▶ [REQUIRED WORK] From the entries below, reproduce exactly the line containing "Hematoxylin and eosin (H&E) whole-slide image, low-resolution", the line containing "Whole-slide image, H&E stain —", and every line in between, with nothing added.

· · · · · · ·

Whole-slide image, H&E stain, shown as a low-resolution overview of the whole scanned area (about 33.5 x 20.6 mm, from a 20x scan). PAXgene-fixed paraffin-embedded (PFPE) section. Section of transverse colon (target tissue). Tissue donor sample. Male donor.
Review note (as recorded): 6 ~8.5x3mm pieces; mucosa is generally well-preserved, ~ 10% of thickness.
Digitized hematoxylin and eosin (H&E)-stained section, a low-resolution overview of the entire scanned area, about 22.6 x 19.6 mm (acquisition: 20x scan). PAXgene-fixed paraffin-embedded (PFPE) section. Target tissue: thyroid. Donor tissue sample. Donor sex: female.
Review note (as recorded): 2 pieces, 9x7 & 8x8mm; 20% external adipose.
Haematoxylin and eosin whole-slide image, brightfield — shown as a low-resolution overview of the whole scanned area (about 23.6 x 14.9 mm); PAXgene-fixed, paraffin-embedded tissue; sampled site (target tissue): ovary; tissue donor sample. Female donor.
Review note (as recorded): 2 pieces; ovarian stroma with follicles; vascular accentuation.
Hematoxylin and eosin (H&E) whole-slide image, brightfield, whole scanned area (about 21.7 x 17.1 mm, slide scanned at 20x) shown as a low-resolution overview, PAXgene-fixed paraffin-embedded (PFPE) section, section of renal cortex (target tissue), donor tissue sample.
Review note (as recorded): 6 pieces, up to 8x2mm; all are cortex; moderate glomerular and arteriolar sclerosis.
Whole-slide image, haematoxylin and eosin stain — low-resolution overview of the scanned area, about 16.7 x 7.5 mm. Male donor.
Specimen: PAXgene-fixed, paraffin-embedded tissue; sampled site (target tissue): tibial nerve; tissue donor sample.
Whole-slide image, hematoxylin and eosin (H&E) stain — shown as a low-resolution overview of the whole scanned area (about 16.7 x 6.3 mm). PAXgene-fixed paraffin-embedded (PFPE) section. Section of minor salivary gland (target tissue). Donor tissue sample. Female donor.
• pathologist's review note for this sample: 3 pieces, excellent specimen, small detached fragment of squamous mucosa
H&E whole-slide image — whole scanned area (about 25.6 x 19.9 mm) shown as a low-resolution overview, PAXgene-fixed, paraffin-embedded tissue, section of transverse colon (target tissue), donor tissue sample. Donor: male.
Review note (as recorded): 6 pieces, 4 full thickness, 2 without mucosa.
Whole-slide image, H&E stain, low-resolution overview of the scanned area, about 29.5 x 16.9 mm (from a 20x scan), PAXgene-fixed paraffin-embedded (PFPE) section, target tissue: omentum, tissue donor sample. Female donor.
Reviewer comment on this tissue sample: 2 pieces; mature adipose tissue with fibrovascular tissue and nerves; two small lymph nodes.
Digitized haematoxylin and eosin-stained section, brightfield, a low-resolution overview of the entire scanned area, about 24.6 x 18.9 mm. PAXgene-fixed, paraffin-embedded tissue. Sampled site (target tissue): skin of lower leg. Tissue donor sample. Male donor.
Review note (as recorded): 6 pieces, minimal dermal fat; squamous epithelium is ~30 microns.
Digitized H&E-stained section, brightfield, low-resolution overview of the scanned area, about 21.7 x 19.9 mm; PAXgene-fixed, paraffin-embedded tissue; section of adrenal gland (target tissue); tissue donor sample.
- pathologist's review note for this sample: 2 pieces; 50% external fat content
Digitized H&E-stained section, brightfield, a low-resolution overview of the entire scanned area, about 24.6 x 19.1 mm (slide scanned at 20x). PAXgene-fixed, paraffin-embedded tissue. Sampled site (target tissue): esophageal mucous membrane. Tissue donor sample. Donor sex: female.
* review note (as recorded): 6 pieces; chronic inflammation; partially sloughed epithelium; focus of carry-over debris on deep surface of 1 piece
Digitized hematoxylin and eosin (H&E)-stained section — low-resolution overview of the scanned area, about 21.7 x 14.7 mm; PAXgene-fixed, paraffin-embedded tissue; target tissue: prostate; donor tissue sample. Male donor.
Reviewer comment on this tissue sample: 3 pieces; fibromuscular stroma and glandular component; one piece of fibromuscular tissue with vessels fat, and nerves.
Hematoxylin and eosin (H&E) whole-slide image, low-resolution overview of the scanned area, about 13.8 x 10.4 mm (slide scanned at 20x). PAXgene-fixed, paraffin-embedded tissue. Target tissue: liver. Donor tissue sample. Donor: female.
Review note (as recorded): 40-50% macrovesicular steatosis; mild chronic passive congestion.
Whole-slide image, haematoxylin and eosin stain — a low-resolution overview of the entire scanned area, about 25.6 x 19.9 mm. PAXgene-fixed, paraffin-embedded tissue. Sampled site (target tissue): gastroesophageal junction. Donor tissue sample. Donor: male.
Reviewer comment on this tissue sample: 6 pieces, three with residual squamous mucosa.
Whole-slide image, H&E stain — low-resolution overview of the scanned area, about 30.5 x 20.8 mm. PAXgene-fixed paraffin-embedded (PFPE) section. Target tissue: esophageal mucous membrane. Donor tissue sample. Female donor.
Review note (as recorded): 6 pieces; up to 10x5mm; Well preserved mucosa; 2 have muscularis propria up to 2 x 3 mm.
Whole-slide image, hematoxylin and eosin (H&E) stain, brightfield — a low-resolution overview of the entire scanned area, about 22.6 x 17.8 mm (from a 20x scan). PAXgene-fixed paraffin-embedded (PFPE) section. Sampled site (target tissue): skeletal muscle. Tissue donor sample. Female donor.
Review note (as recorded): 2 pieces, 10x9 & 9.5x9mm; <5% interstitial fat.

· · · · · · ·

▶ [EXERCISE OUTPUT]
Hematoxylin and eosin (H&E) whole-slide image, low-resolution overview of the scanned area, about 13.8 x 10.4 mm (slide scanned at 20x). PAXgene-fixed, paraffin-embedded tissue. Target tissue: liver. Donor tissue sample. Donor: female.
Review note (as recorded): 40-50% macrovesicular steatosis; mild chronic passive congestion.
Whole-slide image, haematoxylin and eosin stain — a low-resolution overview of the entire scanned area, about 25.6 x 19.9 mm. PAXgene-fixed, paraffin-embedded tissue. Sampled site (target tissue): gastroesophageal junction. Donor tissue sample. Donor: male.
Reviewer comment on this tissue sample: 6 pieces, three with residual squamous mucosa.
Whole-slide image, H&E stain — low-resolution overview of the scanned area, about 30.5 x 20.8 mm. PAXgene-fixed paraffin-embedded (PFPE) section. Target tissue: esophageal mucous membrane. Donor tissue sample. Female donor.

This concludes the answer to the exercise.